Sanders agees, citing last year’s homecoming game against the U.S. Merchant Marine Academy as an example of what school spirit, and community, can do for their team. According to Sanders, USMMA outweighed the team in “virtually every way,” yet the Gryphons were able to escape with a tight win in the final minutes. A few weeks later, when SLC played them again at an away game, they lost by fourteen points.
“Going along with our appeal to campus, one thing I look forward to is that positive outlook, to get people coming to games, excited to come to our events,” says Sanders. “We don’t talk about it much, but we do like to go to plays and other sports events, getting on campus and getting involved.”
Jones agrees: school spirit not only means better games, but a better community. However, he also recognizes that the team has had some fault in creating this gap between athletes and the rest of SLC—something they’ve spent years trying to fix.
“In years past it’s kinda been us against them, but since my freshman year it’s been, ‘let's mend the gap,’” agrees Jones. “As it gets passed down, we keep saying ‘let’s be friends, let’s be friends’, and you get the freshmen and sophomores, they actually become friends. You see theater kids and basketball kids interacting. Let’s not be against each other, let’s work together. We can coexist, it doesn’t have to be us versus them.”
While not to be mistaken for a plea, it’s clear that Jones’ sentiment is personal. Both Jones and Sanders have seen some of the worst of the aggression directed towards athletes.

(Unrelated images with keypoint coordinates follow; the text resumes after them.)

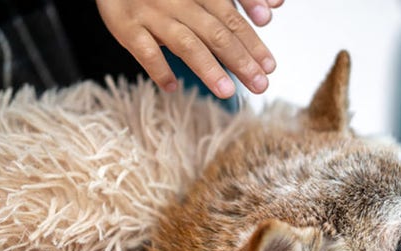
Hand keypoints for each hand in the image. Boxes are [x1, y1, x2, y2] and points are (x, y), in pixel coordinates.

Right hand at [95, 0, 282, 97]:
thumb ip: (236, 0)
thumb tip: (274, 9)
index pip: (231, 15)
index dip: (253, 40)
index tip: (271, 65)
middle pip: (215, 31)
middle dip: (241, 60)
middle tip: (260, 85)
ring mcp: (151, 12)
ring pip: (185, 42)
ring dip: (208, 68)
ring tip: (228, 92)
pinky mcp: (126, 25)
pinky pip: (144, 50)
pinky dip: (159, 69)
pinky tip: (173, 87)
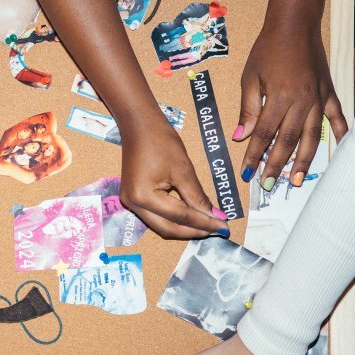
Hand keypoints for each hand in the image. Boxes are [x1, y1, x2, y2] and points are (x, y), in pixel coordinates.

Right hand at [120, 115, 227, 238]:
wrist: (139, 124)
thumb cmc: (161, 141)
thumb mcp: (183, 170)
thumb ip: (198, 197)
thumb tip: (215, 217)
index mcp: (144, 197)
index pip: (180, 217)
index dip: (204, 223)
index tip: (224, 226)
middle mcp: (133, 204)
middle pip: (168, 228)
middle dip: (194, 231)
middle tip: (217, 229)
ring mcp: (130, 202)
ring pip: (161, 225)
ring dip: (184, 227)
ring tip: (207, 225)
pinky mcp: (133, 197)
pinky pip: (155, 216)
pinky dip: (173, 218)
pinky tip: (190, 216)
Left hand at [237, 24, 347, 189]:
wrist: (294, 25)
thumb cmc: (267, 49)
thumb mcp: (250, 77)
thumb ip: (247, 109)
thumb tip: (240, 137)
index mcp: (278, 97)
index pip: (264, 134)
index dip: (254, 155)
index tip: (246, 172)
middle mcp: (301, 101)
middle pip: (287, 141)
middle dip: (276, 165)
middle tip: (268, 185)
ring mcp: (318, 98)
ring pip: (312, 136)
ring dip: (303, 160)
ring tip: (296, 180)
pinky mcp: (328, 93)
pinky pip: (337, 118)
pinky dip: (340, 135)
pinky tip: (340, 152)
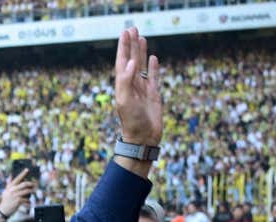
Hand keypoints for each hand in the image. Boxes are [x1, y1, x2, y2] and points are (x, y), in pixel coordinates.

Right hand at [0, 168, 36, 217]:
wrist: (3, 210)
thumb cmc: (6, 200)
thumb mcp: (6, 191)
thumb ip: (9, 184)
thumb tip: (11, 175)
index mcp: (10, 187)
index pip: (17, 178)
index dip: (23, 174)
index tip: (27, 169)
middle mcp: (12, 190)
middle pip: (24, 184)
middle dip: (30, 184)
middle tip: (34, 184)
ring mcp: (15, 195)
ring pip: (27, 191)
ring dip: (31, 192)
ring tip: (32, 192)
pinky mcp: (18, 201)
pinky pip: (27, 199)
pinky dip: (28, 201)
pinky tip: (28, 202)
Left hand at [113, 27, 162, 145]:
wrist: (143, 138)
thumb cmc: (132, 122)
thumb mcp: (125, 101)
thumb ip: (126, 81)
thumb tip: (131, 62)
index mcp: (122, 85)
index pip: (122, 62)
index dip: (123, 47)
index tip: (125, 33)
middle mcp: (131, 85)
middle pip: (131, 60)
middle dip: (131, 45)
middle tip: (132, 29)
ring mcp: (142, 90)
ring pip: (142, 66)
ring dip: (141, 52)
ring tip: (142, 38)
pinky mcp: (153, 95)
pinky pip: (153, 77)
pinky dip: (153, 67)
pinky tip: (153, 58)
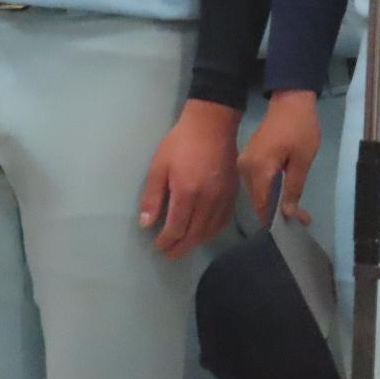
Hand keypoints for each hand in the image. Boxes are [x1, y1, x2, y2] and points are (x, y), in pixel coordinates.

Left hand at [138, 100, 240, 258]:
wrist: (212, 124)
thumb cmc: (180, 143)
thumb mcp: (158, 166)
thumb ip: (152, 197)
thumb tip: (146, 224)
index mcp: (187, 192)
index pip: (176, 228)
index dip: (166, 241)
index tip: (158, 245)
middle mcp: (208, 199)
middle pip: (195, 235)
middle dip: (180, 247)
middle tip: (170, 253)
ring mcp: (223, 197)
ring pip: (211, 230)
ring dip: (196, 242)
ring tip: (184, 245)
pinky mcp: (233, 193)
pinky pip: (224, 220)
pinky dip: (213, 231)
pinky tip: (205, 232)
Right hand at [238, 91, 321, 226]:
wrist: (290, 100)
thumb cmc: (300, 127)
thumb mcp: (303, 159)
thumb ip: (294, 187)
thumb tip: (289, 213)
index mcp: (258, 169)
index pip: (262, 204)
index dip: (277, 218)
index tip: (297, 223)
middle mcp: (245, 169)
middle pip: (259, 199)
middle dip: (278, 211)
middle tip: (301, 216)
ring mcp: (244, 163)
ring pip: (258, 191)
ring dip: (274, 200)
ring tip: (296, 207)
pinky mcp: (248, 158)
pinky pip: (257, 181)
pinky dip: (270, 188)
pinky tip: (284, 190)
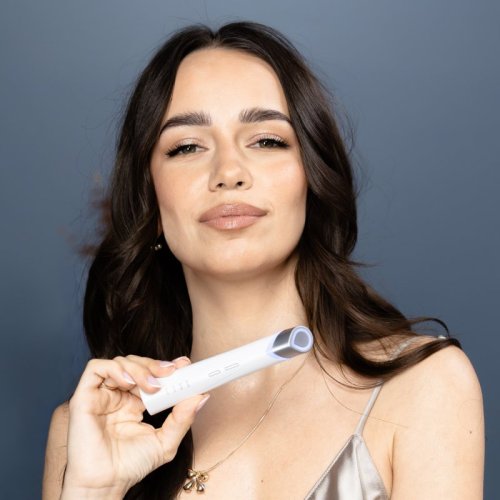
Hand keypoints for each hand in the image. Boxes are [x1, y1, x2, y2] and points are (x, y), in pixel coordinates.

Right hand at [62, 355, 208, 496]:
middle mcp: (119, 395)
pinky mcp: (84, 396)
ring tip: (151, 386)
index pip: (151, 374)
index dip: (166, 366)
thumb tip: (201, 396)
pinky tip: (128, 383)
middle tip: (170, 372)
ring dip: (139, 367)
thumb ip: (183, 418)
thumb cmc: (130, 466)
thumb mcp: (166, 441)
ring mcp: (102, 394)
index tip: (184, 365)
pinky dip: (115, 369)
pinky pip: (95, 367)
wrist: (106, 485)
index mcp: (136, 402)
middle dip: (155, 364)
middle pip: (136, 363)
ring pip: (119, 362)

While they acknowledge that things aren’t changing at the rate they would like, and that all sides of the conflict have work to do, they also are glad they were the ones to experience the ostracization, so incoming athletes can better connect with the student body.
“It’s so much better than it was freshman year,” says Sanders. “But for people that are still worried about us, that we’re too aggressive, or disrespectful or we bite in some sense, we don’t. [...] We want to connect.”
“We’re kinda isolated people because people have [negative] perceptions of us. If that wasn’t true, maybe we would hang out with other groups but we’re kind of isolated as is it so that’s why we naturally hang out with each other,” says Jones. “It’s not because we don't want to socialize, it’s because some people have this view of us and that’s what forces us to come together even more.”
At the end of my interview with Jones, I ask him a question I’m not quite sure if he can answer: as a senior, approaching his final season with the Gryphons, what does he want his legacy to be?
Obviously, we’re not talking school records or athletic legacies here, but the impact he wants to have on the social culture at SLC. He pauses, opening his mouth to speak before hesitating to think some more. He says he’s having trouble compressing all his thoughts into one statement. After our interview, he says he’s going to give the question more thoughts and might get back to me with a follow up. But what he leaves me with feels like a perfect encapsulation of our interview: the team has not been without their faults, or missteps, or inexcusable actions, but this team—the current team, not last year’s team, or the year before—is working to not only change their campus perceptions, but their culture from the inside out. They’re putting in the time, they’re changing the status quo, they’re stepping outside their comfort zone. Now, all that’s left is to do is make mend the broken perceptions held by the greater SLC community, or, as Jones puts it, “bridge the gap.”
“Once people start open their arms to us, I really believe it could change,” claims Jones. “If anybody had a conversation with a basketball player, it would change their perception.”